● 网页摘录
"""

Heterogeneous attention patch 是系统实现里的关键补丁。不同层保留的 cache 长度 T_l 不同，驱逐后的 token position 也会分叉；MoE-nD 为每层维护 retained token 的 original position array p(l)，下一步 generation 做 RoPE re-inversion 时使用每层自己的 position，而不是全局 position。eviction 每 128 个 generated token 触发一次，避免逐 token 维护成本失控。所有层配置相同时，这个 patch 退化为普通 uniform attention，因此 1d/2d uniform 是它的特例。

方法和观察的对应关系比较直接：Observation 1/3 需要 per-layer eviction routing，Observation 2 支持把 K/V bit-width 也纳入 routing，Observation 4 则限定何时值得使用 full hetero path。论文最重要的实证结论是：多轴框架是必要的外壳，但真正贡献主要来自 per-layer eviction routing，而不是 per-layer quantization routing。

"""

● 所供材料

"""

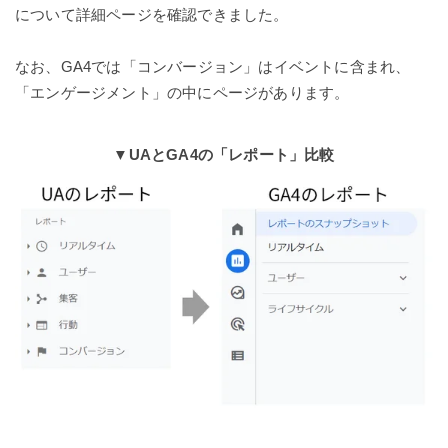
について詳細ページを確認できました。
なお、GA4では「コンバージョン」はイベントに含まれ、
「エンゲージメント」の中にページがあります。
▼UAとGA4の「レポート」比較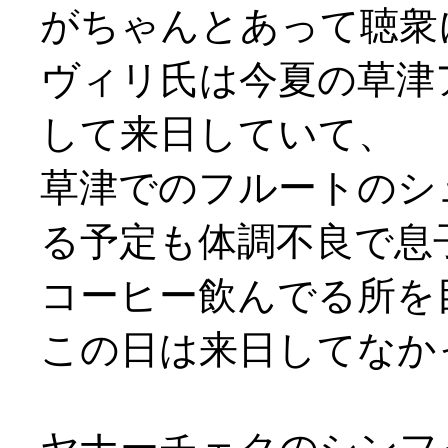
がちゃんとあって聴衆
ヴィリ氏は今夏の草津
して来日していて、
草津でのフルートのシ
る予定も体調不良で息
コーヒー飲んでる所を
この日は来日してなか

"""
"""

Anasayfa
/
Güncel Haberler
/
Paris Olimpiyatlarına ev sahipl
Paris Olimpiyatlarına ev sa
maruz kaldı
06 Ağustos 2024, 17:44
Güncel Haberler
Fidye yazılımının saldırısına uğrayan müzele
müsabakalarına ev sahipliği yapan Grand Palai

"""

● 待办事项
把网页摘录中从“方法和观察的对应关系比较直接：Observation 1/3 需要”开始、一直到“per-layer quantization routing。”的这段文字重新写出，并将其中的“routing”替换为“路由”。

● 结果如下
方法和观察的对应关系比较直接：Observation 1/3 需要 per-layer eviction 路由，Observation 2 支持把 K/V bit-width 也纳入 路由，Observation 4 则限定何时值得使用 full hetero path。论文最重要的实证结论是：多轴框架是必要的外壳，但真正贡献主要来自 per-layer eviction 路由，而不是 per-layer quantization 路由。